• [Do this] In the pupillage review, what does the senior clerk say forms the chambers' largest revenue stream?

• [Page]
-.-.-
This set is synonymous with Chancery law. Wilber-force be with you?
Wilberforce Chambers pupillage review 2024
The walk into Lincolns Inn is impressive, with crisp white buildings and green gardens. Aesthetically, it ticks every box. But it wasn’t Wilberforce Chambers’ idyllic setting that caught our eye. As we sat for the interviews, a selection of Club chocolates sits on the table. Interesting choice. As the interviews went on, the chocolate choice began to make sense. A Club is timeless, with a reputation that precedes itself for what it simply is: chocolate and biscuit. Wilberforce is similar. It's one of only two sets to have earned recognition in Chambers UK Bar for both traditional and commercial Chancery law. Chancery is notoriously difficult to define, but essentially, traditional Chancery law covers things like trusts, probate, property and tax. Commercial Chancery covers the finance and business side of things.According to senior clerk Nick Luckman, “commercial litigation forms our largest revenue stream, followed by property, trusts, pensions and insolvency. Those are our core areas.”
On the commercial side, John Wardell KC is representing HRH Prince Hussam Al Saud, the former King of Saudi Arabia’s son, in bankruptcy proceedings brought against him by Kuwait’s Mobile Telecommunications Company. A recent insolvency case saw Lexa Hilliard KC and Rachael Earle defend a former director of BHS against £160 million misfeasance and wrongful trading claims.
“There’s a diversity of work across trust, property and insolvency and civil fraud."
-.-.-
• [Supplied material]
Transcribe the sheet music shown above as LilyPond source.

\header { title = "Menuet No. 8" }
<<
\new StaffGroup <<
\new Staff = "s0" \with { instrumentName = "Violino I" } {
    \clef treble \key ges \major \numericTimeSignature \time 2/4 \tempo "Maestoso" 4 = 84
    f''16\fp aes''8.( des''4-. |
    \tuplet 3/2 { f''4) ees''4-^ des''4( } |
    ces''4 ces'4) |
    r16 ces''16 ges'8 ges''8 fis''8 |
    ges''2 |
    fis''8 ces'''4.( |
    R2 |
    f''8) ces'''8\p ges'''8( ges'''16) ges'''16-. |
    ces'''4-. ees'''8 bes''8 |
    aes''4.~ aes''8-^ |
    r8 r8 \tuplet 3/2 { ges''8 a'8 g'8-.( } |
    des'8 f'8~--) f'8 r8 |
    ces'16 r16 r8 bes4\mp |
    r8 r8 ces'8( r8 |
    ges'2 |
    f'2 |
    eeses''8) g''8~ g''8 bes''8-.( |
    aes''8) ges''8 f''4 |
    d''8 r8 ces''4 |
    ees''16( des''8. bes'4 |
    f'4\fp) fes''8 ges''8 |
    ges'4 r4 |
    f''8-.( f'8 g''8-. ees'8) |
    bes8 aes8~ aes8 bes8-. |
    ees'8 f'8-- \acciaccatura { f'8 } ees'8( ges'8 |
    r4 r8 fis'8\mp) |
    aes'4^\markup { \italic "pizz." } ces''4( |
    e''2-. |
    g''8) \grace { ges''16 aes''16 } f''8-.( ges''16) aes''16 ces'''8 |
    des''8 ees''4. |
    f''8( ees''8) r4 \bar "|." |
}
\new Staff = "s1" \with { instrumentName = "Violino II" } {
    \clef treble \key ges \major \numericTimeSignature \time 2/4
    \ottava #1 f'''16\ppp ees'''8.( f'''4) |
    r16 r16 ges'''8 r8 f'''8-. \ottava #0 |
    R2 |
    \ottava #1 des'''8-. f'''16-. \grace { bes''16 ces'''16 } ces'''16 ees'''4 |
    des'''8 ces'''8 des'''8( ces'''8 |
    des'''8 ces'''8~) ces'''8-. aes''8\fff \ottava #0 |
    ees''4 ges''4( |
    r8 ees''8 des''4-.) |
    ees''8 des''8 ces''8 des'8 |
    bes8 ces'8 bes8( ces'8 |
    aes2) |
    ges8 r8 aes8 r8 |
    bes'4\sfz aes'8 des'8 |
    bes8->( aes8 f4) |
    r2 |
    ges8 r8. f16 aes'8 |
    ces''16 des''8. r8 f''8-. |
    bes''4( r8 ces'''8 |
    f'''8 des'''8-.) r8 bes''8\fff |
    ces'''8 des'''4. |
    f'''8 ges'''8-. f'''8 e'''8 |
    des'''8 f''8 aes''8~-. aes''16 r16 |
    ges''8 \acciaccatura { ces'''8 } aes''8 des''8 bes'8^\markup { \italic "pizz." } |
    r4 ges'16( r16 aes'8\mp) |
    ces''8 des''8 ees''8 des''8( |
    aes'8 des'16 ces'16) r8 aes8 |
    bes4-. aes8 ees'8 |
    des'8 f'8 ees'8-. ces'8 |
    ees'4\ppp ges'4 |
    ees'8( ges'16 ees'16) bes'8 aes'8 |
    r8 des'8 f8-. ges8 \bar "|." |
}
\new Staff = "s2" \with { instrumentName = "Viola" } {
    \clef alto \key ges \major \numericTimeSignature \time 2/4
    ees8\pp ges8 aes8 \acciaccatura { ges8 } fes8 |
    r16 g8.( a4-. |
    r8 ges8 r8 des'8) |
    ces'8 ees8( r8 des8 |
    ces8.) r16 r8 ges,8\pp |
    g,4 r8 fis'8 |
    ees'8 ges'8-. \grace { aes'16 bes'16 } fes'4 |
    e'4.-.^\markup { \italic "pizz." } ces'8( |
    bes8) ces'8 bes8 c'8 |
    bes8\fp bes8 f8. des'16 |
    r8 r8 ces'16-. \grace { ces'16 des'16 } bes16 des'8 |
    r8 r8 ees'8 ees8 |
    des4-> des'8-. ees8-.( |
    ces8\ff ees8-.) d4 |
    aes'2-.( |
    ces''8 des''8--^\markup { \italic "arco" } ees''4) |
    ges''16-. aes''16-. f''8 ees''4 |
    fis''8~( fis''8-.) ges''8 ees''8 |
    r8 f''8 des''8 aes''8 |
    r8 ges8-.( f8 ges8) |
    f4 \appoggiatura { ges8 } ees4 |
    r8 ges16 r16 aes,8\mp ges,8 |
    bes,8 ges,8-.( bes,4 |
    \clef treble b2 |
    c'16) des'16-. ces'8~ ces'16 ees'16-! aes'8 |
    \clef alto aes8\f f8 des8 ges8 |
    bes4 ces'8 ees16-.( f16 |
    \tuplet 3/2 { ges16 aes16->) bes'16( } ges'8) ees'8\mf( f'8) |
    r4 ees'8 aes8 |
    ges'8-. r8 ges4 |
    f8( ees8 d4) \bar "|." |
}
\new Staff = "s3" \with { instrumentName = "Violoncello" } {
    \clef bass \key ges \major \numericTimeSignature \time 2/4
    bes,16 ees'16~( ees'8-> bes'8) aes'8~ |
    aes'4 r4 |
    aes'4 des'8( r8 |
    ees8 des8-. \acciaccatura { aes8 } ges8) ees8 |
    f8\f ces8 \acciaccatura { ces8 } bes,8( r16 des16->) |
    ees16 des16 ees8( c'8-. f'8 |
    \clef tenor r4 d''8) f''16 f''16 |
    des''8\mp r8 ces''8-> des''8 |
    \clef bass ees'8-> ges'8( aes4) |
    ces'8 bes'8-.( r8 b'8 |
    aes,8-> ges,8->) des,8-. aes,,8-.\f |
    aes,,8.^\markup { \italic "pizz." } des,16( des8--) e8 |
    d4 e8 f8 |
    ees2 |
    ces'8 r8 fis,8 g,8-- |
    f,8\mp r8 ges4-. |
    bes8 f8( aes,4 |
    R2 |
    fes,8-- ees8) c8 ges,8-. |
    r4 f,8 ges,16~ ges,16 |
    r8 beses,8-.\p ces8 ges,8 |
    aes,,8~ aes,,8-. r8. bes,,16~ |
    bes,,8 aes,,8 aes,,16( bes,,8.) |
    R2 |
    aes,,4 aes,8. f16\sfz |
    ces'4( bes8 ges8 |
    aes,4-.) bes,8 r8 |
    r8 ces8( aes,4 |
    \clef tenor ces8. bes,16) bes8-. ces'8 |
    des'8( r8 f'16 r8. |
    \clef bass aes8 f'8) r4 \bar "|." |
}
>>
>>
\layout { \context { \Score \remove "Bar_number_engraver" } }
-.-.-
• [Exercise response] Commercial litigation